== Exercise goal ==
An exact transcription of all the records, free of pictures, is the expected answer.

#####

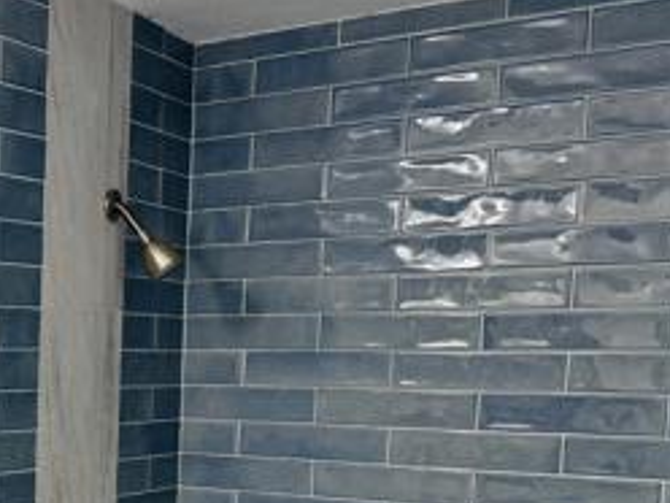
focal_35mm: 62
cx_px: -184
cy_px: 495
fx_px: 1200
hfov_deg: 26.7
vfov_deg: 22.8
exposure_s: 1/120
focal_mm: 6.76
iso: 100
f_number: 1.78
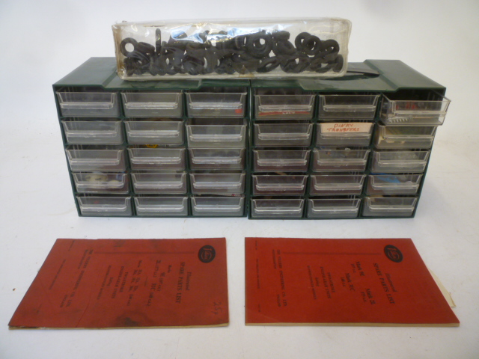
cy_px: 180
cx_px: 240
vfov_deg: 48.2
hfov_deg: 61.7
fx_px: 401
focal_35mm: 29
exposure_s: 1/30
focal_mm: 5.2
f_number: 3.3
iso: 125
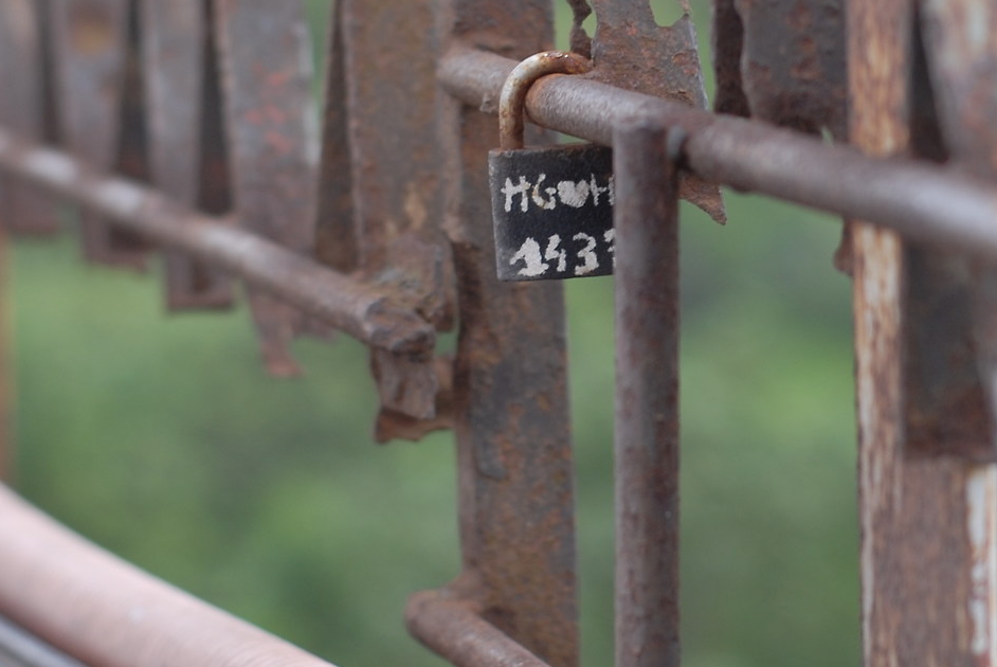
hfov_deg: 9.8
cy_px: 194
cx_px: 600
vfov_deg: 6.5
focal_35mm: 210
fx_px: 5829
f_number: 2.8
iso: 100
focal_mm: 55
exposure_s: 1/160
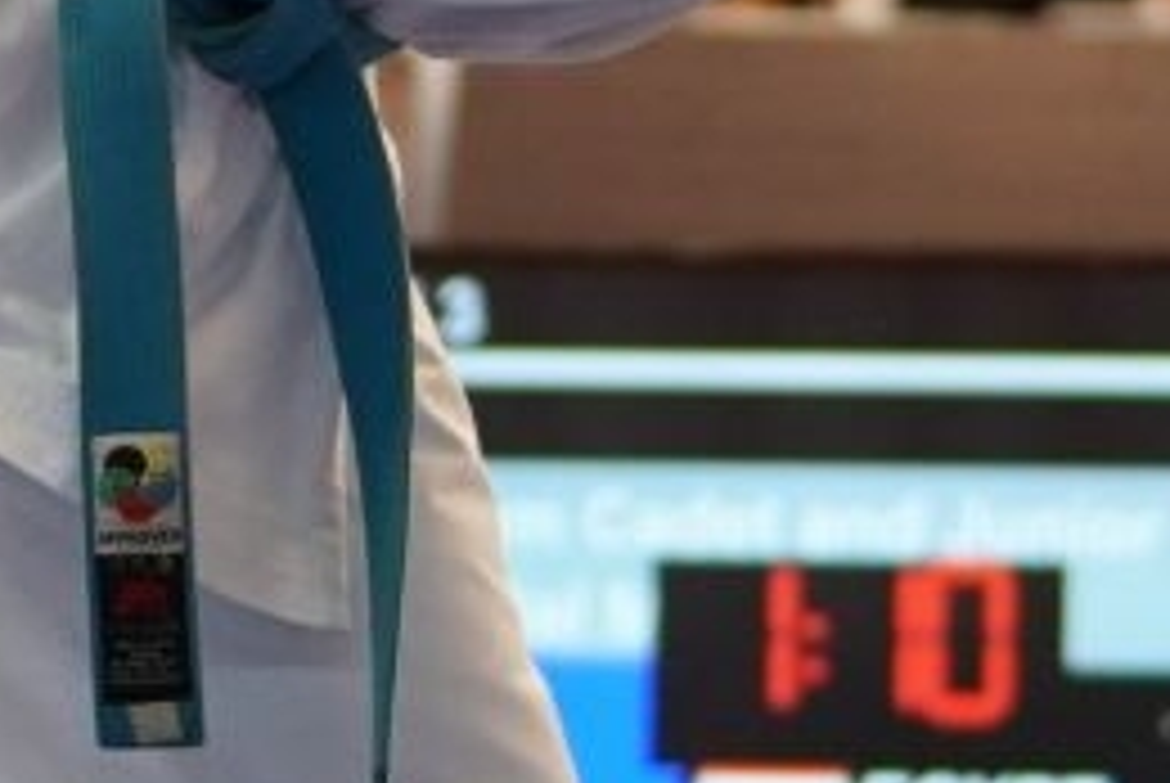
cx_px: 76
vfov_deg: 2.8
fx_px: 15747
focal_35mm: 484
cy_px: -198
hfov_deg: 4.3
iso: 1250
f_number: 2.8
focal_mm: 70
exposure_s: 1/500
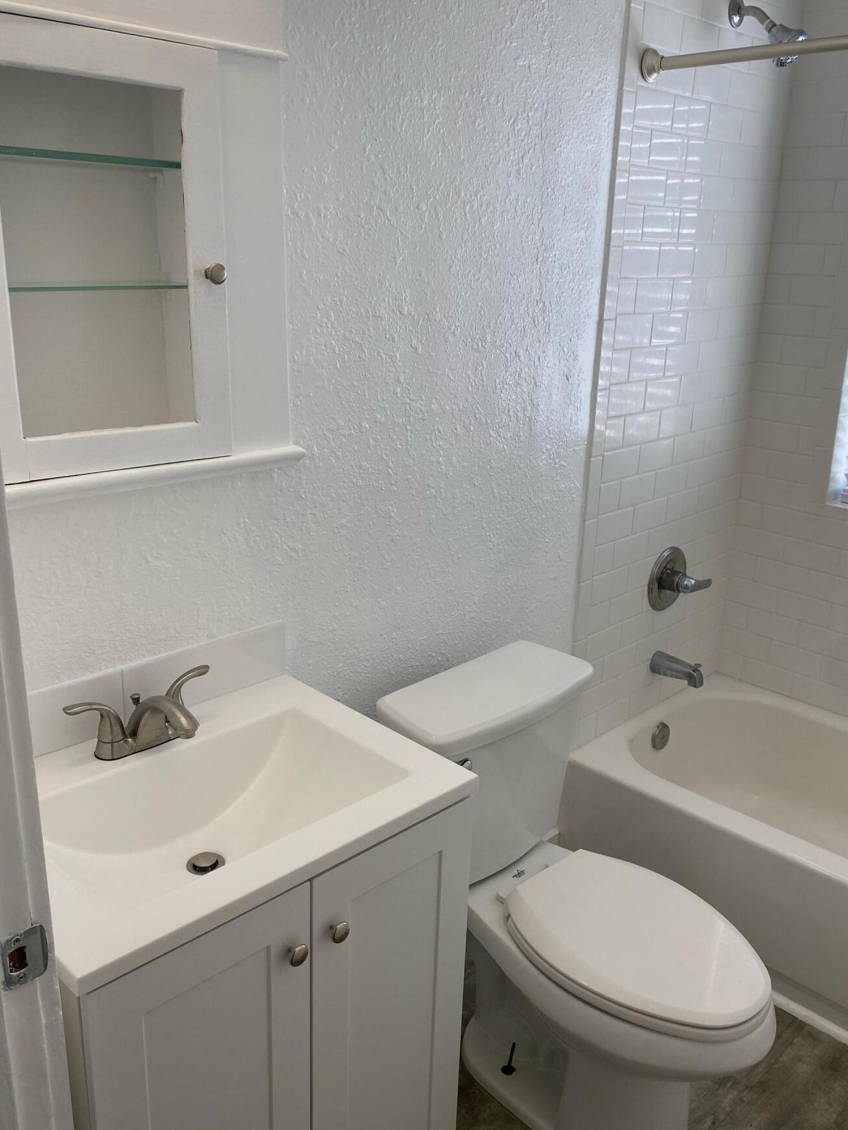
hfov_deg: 46.8
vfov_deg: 60.0
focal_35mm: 30
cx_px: 425
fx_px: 980
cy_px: 565
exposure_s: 1/249
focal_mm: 4.25
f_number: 1.8
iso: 32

#####

== Exercise result ==
focal_35mm: 62
cx_px: -184
cy_px: 495
fx_px: 1200
hfov_deg: 26.7
vfov_deg: 22.8
exposure_s: 1/120
focal_mm: 6.76
iso: 100
f_number: 1.78
cy_px: 180
cx_px: 240
vfov_deg: 48.2
hfov_deg: 61.7
fx_px: 401
focal_35mm: 29
exposure_s: 1/30
focal_mm: 5.2
f_number: 3.3
iso: 125
hfov_deg: 9.8
cy_px: 194
cx_px: 600
vfov_deg: 6.5
focal_35mm: 210
fx_px: 5829
f_number: 2.8
iso: 100
focal_mm: 55
exposure_s: 1/160
cx_px: 76
vfov_deg: 2.8
fx_px: 15747
focal_35mm: 484
cy_px: -198
hfov_deg: 4.3
iso: 1250
f_number: 2.8
focal_mm: 70
exposure_s: 1/500
hfov_deg: 46.8
vfov_deg: 60.0
focal_35mm: 30
cx_px: 425
fx_px: 980
cy_px: 565
exposure_s: 1/249
focal_mm: 4.25
f_number: 1.8
iso: 32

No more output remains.